Segment Start: Information provided

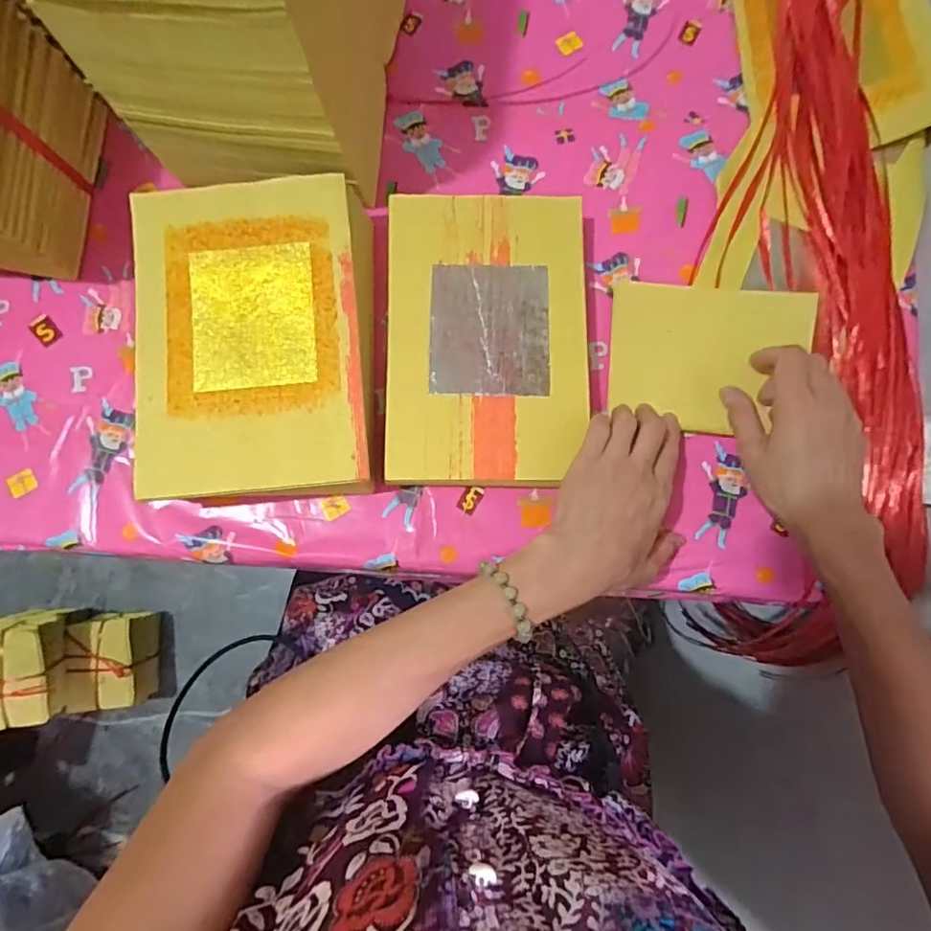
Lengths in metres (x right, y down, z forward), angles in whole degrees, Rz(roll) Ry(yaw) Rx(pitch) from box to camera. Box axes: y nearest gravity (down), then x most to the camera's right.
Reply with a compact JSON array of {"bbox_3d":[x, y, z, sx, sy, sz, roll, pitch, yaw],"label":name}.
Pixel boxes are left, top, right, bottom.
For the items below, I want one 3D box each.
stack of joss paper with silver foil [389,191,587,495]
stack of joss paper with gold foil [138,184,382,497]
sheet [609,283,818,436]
[{"bbox_3d":[0.017,-0.098,0.435,0.152,0.040,0.229,1,83,-1],"label":"stack of joss paper with silver foil"},{"bbox_3d":[-0.156,-0.091,0.421,0.167,0.055,0.231,-3,83,-1],"label":"stack of joss paper with gold foil"},{"bbox_3d":[0.193,-0.088,0.436,0.150,0.009,0.121,7,78,13],"label":"sheet"}]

Segment End: Information provided

## Problem details
From the data above, copy each line with the string "right" in it.

## Answer section
Lengths in metres (x right, y down, z forward), angles in whole degrees, Rz(roll) Ry(yaw) Rx(pitch) from box to camera. Box axes: y nearest gravity (down), then x most to the camera's right.
Pixel boxes are left, top, right, bottom.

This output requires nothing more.